Christie’s lightness aside, his criticisms of the President’s health care law are interesting considering he has elected to approve Medicaid expansion under the ACA in New Jersey, which brings federal money into the state to sign up new enrollees. He’s not the only one.
The sizable lineup of Republican-governed states that have approved Medicaid include: Arizona, Iowa, Michigan, Nevada, New Jersey, New Mexico, North Dakota, and Ohio. In addition, Tom Corbett, Governor of Pennsylvania, proposed a health reform package that would accept federal Medicaid funds, and Gary Herbert of Utah has said that doing nothing on expansion was not an option.

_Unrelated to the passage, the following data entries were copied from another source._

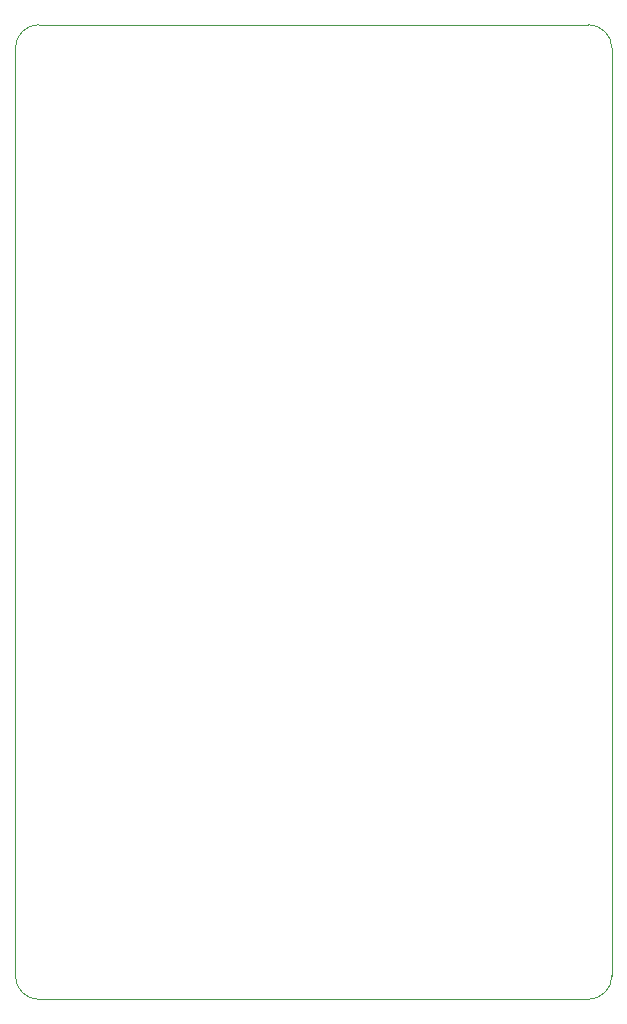
<source format=gbr>
%TF.GenerationSoftware,KiCad,Pcbnew,(6.0.5)*%
%TF.CreationDate,2023-05-01T10:01:18+02:00*%
%TF.ProjectId,arduboy_AS_flavor,61726475-626f-4795-9f41-535f666c6176,rev?*%
%TF.SameCoordinates,Original*%
%TF.FileFunction,Profile,NP*%
%FSLAX46Y46*%
G04 Gerber Fmt 4.6, Leading zero omitted, Abs format (unit mm)*
G04 Created by KiCad (PCBNEW (6.0.5)) date 2023-05-01 10:01:18*
%MOMM*%
%LPD*%
G01*
G04 APERTURE LIST*
%TA.AperFunction,Profile*%
%ADD10C,0.050000*%
%TD*%
G04 APERTURE END LIST*
D10*
X21700000Y-102300000D02*
X21700000Y-23700000D01*
X23700000Y-21700000D02*
X70300000Y-21700000D01*
X72300000Y-23700000D02*
X72300000Y-102300000D01*
X70300000Y-104300000D02*
X23700000Y-104300000D01*
X21700000Y-102300000D02*
G75*
G03*
X23700000Y-104300000I2000000J0D01*
G01*
X72300000Y-23700000D02*
G75*
G03*
X70300000Y-21700000I-2000000J0D01*
G01*
X70300000Y-104300000D02*
G75*
G03*
X72300000Y-102300000I0J2000000D01*
G01*
X23700000Y-21700000D02*
G75*
G03*
X21700000Y-23700000I0J-2000000D01*
G01*
M02*

</source>
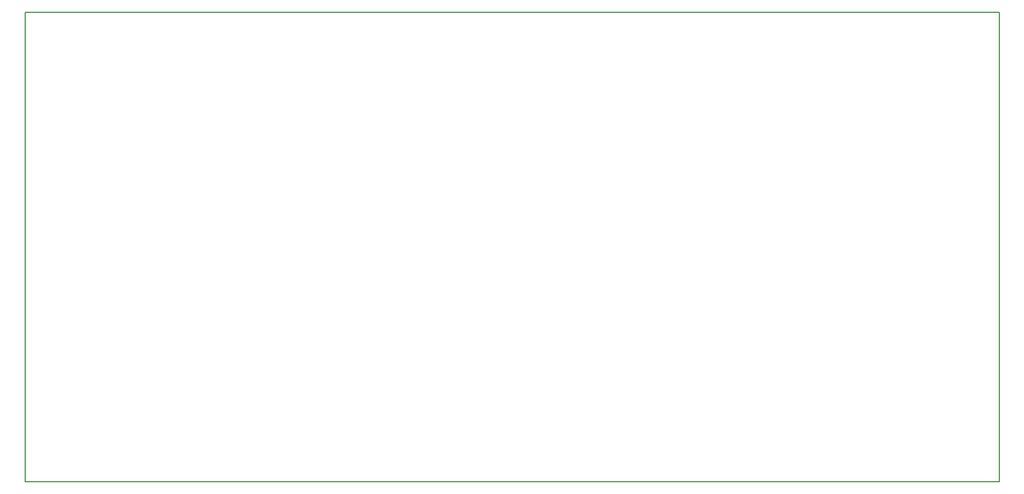
<source format=gbr>
G04 #@! TF.FileFunction,Other,User*
%FSLAX46Y46*%
G04 Gerber Fmt 4.6, Leading zero omitted, Abs format (unit mm)*
G04 Created by KiCad (PCBNEW no-vcs-found-product) date Tue Sep  6 23:30:38 2016*
%MOMM*%
%LPD*%
G01*
G04 APERTURE LIST*
%ADD10C,0.100000*%
%ADD11C,0.200000*%
G04 APERTURE END LIST*
D10*
D11*
X226060000Y-66040000D02*
X226060000Y-137160000D01*
X78740000Y-137160000D02*
X78740000Y-66040000D01*
X226060000Y-137160000D02*
X78740000Y-137160000D01*
X78740000Y-66040000D02*
X226060000Y-66040000D01*
M02*

</source>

One governor that has not allowed expansion to take place in their state is Nikki Haley, Republican from South Carolina. Haley is facing an election this year, and her Democratic challenger, State Senator Vincent Sheheen, has made supporting Medicaid expansion in South Carolina a part of his platform. Because of this, the Republican Governor’s Association has bought hundreds of thousands of dollars worth of air-time to run ads that attack Sheheen on that very issue. Chris Christie just happens to be the chairman of the RGA, and Nikki Haley sits on the executive committee. This has led Sheheen to release an open letter to Christie in which he criticizes the New Jersey Governor, writing, “You and I have the same position on this issue — keep our own federal tax dollars working for the people of our states.” Democrats have called the ads “hypocritical.”
Whether the ads are hypocritical or not, they will no doubt be effective on South Carolina voters, as the ACA remains a hot button issue in the 2014 cycle and surely for the presidential election in 2016. It seems clear that if he can survive scandals in New Jersey, Governor Christie will run in that race, asking Americans who are worried about Obamacare to elect him as the new president so he can potentially repeal the law.